Sul tema dello stravolgimento della Costituzione credo dobbiamo avere molto ben presente che la questione sia come trasformare questa rete, se sarà necessario, in un comitato referendario. A questo si aggiungono le questioni sociali aperte, a partire dalla sanità, sia nelle regioni dove funziona meglio che in quelle dove le cose vanno peggio: dai problemi dei pronto soccorso alla mancanza di medici, infermieri e risorse. Senza dimenticare i tagli agli enti locali e l’emergenza casa, diventata dirompente nelle città”.
A chiudere gli interventi sul percorso del dopo 7 ottobre è stato Maurizio Landini, segretario generale della Cgil. “Credo sia molto utile questa riflessione comune – ha affermato – per valorizzare quello che è stato fatto e per discutere, ragionare su quello che dobbiamo fare e come farlo. Aprirsi alle associazioni per il sindacato non è stato un gesto altruistico ma un ragionamento che parte dalla necessità di un cambiamento della Cgil e parte dalla necessità dello stesso sindacato confederale che se non cambia rischia di non avere un futuro. Abbiamo scelto di aprirci e di costruire con il mondo associativo un rapporto non episodico ma strutturale, frutto di una scelta che al suo interno ha l’idea di come si riforma e cambia anche l’organizzazione sindacale in un momento in cui c’è bisogno di una ricostruzione di una democrazia partecipata sul serio, cosa che oggi non è.
Il tema da cui partire è quello di cosa è diventato e cos’è oggi il lavoro e cos’è la precarietà, che risponde ad una logica e ad un obiettivo preciso: quello di rendere totalmente subalterno all’impresa il lavoro. Il livello precarietà che si è determinato oggi, in Italia e non solo, non ha paragoni con il passato e non è avvenuto per caso.

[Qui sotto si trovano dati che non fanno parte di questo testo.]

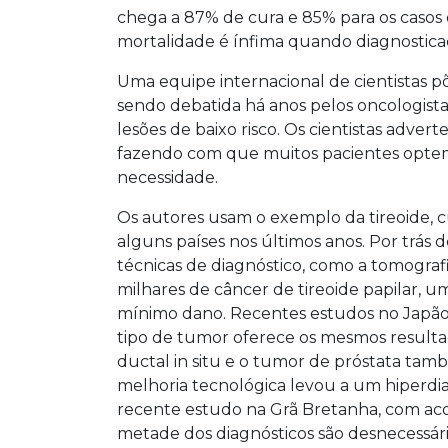
chega a 87% de cura e 85% para os casos
mortalidade é ínfima quando diagnostica
Uma equipe internacional de cientistas 
sendo debatida há anos pelos oncologista
lesões de baixo risco. Os cientistas adver
fazendo com que muitos pacientes optem 
necessidade.
Os autores usam o exemplo da tireoide, cu
alguns países nos últimos anos. Por trás 
técnicas de diagnóstico, como a tomograf
milhares de câncer de tireoide papilar,
mínimo dano. Recentes estudos no Japão
tipo de tumor oferece os mesmos resultad
ductal in situ e o tumor de próstata tam
melhoria tecnológica levou a um hiperd
recente estudo na Grã Bretanha, com a
metade dos diagnósticos são desnecessári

Anzi la precarietà è stata una condizione in certe fasi della nostra storia che il sistema delle imprese ha pensato fosse una condizione strutturale per definire un nuovo modello di sviluppo. Dagli anni ‘80 in poi si è iniziato a dividere il mondo del lavoro tra garantiti e no, e l’esito di questo processo è che oggi c’è un livello di precarietà nel lavoro e di riduzione dei diritti senza precedenti.
Penso che questo sia il tema: ripartire dal lavoro, rimettere al centro la persona, il lavoro e la qualità del lavoro, cosa produci e con quale sostenibilità. Non è un tema sindacale ma una questione politica di prima grandezza, l’elemento su cui ricostituire anche l’unità del mondo sociale”.